Clark L T
State University of New York Health Science Center, Brooklyn.
Magnesium. 1989;8(3-4):124-31.
Alcohol use is associated with an increased prevalence of hypertension although the responsible mechanisms and hemodynamic correlates have not been well-defined. Disorders of electrolyte and water metabolism with resultant retention of sodium and water are common in alcoholics. However, although volume relates to cardiac output, and cardiac output to blood pressure, plasma volume expansion does not appear to be important in the development of the hypertension associated with chronic alcoholic use. Most available evidence suggests that the primary underlying mechanism is increased vascular resistance. Chronic alcohol administration may produce an increased accumulation of cytoplasmic calcium in vascular smooth muscle with vascular hyperreactivity, vasoconstriction, and increased peripheral resistance. Although precise mechanisms have not been elucidated, this may result from (1) a direct effect of alcohol on plasma membrane permeability, sodium transport, and Na+/Ca2+ exchange, and/or (2) impaired calcium transport due to a secondary abnormality such as magnesium depletion, which is present in alcoholics.
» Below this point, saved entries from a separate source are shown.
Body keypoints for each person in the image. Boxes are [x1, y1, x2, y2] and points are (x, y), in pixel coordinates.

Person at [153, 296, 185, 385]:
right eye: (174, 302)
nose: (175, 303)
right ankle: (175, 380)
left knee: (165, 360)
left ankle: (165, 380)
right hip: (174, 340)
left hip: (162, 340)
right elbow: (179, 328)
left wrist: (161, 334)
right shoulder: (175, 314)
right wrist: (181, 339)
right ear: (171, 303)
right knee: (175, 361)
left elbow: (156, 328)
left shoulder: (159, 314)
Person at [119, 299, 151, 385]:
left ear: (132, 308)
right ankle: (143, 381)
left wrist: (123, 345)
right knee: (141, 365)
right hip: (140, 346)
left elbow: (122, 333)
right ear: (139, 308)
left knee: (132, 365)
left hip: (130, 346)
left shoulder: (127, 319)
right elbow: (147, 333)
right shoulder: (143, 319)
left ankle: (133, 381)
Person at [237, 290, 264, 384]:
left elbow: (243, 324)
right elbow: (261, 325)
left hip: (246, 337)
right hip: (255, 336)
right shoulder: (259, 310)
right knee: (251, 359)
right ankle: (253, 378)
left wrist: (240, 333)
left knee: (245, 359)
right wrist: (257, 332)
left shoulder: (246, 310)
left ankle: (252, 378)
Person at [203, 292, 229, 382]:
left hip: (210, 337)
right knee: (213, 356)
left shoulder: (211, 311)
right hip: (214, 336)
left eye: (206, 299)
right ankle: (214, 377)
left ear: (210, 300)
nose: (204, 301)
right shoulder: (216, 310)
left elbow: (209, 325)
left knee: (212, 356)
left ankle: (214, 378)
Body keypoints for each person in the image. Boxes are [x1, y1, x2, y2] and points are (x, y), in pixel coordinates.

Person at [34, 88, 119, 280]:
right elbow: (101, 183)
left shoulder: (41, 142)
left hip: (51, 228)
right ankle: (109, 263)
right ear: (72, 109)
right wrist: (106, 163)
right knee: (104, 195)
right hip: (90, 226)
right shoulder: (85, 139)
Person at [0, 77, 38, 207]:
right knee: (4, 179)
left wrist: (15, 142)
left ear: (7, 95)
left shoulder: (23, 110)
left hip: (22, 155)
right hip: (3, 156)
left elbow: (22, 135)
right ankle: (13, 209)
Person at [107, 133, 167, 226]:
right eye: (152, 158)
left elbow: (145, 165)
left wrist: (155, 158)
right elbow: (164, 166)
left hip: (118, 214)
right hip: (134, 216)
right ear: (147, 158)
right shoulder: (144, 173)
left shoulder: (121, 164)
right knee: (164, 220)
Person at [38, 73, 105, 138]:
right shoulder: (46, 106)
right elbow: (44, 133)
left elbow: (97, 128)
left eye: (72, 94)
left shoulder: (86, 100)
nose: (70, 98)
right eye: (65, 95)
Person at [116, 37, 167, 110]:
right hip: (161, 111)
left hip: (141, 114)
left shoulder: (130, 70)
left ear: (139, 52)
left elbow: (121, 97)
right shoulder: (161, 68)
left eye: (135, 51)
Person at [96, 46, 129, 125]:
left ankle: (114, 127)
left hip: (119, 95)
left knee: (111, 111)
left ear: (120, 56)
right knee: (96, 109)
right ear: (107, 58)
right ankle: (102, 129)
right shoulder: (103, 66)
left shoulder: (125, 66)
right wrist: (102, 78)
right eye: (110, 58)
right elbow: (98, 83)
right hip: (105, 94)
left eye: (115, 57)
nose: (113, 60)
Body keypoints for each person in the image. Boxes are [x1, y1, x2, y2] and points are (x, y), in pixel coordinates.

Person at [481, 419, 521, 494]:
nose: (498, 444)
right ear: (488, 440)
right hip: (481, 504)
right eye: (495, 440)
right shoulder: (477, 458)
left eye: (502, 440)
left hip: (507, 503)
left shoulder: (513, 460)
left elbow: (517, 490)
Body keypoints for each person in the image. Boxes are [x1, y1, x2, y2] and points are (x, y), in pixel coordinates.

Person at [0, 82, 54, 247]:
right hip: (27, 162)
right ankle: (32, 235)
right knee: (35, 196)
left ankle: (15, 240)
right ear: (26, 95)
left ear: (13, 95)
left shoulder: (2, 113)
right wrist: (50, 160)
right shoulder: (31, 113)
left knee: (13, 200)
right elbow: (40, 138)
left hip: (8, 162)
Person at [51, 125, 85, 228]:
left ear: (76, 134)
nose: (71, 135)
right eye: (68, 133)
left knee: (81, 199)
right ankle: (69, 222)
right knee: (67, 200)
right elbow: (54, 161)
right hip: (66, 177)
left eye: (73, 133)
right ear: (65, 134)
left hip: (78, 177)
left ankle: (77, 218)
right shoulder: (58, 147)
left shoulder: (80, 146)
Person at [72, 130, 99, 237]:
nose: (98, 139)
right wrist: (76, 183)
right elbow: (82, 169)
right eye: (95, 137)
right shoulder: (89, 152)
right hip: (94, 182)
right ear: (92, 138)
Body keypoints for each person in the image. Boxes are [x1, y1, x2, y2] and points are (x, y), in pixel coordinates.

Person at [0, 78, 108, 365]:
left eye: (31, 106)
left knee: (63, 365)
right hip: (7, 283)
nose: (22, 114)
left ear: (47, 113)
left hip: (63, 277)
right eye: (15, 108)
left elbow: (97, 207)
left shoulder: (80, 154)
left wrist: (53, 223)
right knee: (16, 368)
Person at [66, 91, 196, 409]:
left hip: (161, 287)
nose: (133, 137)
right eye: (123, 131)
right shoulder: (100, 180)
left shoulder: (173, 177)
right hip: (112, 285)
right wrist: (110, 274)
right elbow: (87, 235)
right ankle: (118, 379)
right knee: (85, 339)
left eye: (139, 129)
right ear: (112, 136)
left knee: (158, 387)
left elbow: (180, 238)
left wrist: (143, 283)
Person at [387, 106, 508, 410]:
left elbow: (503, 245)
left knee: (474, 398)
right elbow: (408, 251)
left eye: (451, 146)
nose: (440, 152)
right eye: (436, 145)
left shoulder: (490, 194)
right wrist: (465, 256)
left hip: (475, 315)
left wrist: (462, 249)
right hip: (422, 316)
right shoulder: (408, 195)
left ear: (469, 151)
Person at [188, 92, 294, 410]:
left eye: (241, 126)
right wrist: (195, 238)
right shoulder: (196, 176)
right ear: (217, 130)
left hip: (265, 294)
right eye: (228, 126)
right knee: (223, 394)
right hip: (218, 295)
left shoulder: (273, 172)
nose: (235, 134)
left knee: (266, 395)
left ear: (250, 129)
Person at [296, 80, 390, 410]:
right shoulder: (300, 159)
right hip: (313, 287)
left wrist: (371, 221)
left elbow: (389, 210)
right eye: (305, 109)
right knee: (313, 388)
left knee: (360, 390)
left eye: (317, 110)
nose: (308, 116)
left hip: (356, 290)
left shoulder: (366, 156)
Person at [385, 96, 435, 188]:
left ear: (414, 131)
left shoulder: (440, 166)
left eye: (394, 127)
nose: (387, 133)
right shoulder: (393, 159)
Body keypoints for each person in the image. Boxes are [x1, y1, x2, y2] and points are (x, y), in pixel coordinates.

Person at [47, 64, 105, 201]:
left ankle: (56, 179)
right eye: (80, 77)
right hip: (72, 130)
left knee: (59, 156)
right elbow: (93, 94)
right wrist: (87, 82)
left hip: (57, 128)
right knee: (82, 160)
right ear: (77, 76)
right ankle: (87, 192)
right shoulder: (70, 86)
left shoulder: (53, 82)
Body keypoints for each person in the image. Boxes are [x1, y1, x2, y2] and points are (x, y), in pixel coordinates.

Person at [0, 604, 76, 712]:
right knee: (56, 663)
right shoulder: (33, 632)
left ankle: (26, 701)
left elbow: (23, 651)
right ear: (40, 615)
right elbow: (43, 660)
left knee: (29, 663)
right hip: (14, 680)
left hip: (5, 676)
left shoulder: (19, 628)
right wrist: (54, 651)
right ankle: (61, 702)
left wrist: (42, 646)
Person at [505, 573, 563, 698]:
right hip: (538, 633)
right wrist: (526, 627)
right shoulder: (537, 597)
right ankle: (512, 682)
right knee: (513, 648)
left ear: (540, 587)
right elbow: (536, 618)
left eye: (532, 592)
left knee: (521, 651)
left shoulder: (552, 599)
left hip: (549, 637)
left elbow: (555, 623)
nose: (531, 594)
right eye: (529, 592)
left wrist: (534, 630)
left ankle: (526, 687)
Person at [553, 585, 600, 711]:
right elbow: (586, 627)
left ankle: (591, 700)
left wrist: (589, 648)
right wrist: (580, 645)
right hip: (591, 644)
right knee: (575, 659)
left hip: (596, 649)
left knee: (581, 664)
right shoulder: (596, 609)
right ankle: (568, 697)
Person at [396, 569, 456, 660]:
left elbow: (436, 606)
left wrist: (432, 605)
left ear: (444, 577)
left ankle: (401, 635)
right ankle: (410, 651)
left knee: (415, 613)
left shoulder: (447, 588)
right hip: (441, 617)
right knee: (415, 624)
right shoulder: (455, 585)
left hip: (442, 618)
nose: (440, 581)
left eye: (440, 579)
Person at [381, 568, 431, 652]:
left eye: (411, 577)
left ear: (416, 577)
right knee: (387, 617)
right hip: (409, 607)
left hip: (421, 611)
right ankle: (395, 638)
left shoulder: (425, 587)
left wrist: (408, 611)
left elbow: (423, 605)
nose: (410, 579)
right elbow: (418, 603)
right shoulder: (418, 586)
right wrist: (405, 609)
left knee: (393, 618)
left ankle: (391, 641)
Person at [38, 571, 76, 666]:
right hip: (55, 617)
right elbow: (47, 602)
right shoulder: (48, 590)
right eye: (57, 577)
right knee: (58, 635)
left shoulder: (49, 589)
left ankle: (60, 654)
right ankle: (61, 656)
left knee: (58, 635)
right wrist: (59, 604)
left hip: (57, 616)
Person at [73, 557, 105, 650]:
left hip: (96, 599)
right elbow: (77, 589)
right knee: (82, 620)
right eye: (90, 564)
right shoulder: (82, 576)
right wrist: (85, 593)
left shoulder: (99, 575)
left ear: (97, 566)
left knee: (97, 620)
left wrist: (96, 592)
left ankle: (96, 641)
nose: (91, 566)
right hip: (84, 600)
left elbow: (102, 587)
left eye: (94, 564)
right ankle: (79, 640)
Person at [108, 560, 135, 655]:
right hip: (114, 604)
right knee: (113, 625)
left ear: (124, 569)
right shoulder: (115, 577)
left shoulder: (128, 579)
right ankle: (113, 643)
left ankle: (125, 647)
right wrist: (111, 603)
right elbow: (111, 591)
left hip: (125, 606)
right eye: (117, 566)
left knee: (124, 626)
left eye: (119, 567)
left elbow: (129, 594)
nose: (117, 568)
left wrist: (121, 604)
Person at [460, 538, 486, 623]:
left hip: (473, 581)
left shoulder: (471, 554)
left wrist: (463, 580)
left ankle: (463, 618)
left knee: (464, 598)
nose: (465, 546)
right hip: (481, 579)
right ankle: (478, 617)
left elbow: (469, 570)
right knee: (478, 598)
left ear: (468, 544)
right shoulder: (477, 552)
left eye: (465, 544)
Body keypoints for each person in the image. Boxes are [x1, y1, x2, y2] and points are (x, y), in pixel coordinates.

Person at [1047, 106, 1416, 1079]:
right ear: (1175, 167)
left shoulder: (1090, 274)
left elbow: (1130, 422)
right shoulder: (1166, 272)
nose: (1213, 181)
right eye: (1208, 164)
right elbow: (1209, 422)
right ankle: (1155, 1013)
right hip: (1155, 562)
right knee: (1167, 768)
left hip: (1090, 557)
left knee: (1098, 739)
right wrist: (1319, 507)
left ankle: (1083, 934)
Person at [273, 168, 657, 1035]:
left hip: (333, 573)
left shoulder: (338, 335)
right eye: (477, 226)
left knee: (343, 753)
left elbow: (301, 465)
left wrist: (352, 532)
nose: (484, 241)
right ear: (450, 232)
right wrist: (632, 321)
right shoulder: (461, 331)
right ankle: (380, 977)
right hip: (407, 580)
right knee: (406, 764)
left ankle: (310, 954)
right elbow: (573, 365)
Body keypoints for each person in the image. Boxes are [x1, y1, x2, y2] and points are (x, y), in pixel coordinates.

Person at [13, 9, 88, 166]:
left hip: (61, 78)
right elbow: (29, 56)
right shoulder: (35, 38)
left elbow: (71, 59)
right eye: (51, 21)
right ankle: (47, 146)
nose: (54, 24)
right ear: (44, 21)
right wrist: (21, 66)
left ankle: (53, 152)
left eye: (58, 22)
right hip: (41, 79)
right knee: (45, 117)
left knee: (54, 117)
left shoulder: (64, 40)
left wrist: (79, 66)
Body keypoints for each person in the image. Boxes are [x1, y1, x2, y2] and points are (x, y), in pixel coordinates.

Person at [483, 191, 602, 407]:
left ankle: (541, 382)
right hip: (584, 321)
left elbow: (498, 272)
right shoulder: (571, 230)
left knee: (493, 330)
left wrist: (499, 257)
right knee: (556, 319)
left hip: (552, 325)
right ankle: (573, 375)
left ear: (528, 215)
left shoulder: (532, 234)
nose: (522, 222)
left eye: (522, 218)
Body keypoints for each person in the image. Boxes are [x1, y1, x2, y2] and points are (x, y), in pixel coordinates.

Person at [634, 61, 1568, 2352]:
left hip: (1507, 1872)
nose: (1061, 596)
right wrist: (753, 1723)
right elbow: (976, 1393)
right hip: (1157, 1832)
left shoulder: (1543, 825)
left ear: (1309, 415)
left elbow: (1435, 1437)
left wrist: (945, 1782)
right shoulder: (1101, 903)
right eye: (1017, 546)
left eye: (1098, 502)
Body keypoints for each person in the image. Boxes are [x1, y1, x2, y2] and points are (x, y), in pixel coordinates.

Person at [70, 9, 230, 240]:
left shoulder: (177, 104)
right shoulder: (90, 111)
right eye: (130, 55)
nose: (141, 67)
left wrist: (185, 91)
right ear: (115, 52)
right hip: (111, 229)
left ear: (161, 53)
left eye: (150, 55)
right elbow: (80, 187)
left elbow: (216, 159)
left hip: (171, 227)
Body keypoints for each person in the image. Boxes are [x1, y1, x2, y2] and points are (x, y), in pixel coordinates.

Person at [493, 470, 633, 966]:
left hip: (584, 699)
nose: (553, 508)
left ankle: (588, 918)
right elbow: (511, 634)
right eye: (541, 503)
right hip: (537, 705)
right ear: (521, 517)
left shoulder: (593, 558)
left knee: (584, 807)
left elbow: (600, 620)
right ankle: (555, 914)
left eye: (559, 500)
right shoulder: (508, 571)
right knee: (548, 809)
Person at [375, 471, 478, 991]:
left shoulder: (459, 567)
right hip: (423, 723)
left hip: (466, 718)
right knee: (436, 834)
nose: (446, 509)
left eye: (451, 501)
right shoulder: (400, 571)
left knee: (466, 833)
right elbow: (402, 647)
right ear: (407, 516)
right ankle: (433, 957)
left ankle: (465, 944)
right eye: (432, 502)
饮酒与高血压患病率增加有关,尽管其相关机制和血流动力学关联尚未明确界定。酒精性肝病患者常见电解质和水代谢紊乱,进而导致钠和水潴留。然而,尽管血容量与心输出量相关,心输出量与血压相关,但血浆容量扩张似乎在慢性酒精使用相关高血压的发生发展中并不重要。现有多数证据表明,其主要潜在机制是血管阻力增加。长期饮酒可能导致血管平滑肌细胞质钙蓄积增加,伴有血管反应性增强、血管收缩和外周阻力增加。尽管确切机制尚未阐明,但这可能是由于:(1)酒精对质膜通透性、钠转运及Na+/Ca2+交换的直接作用,和/或(2)继发异常(如酒精性肝病患者存在的镁缺乏)导致钙转运受损。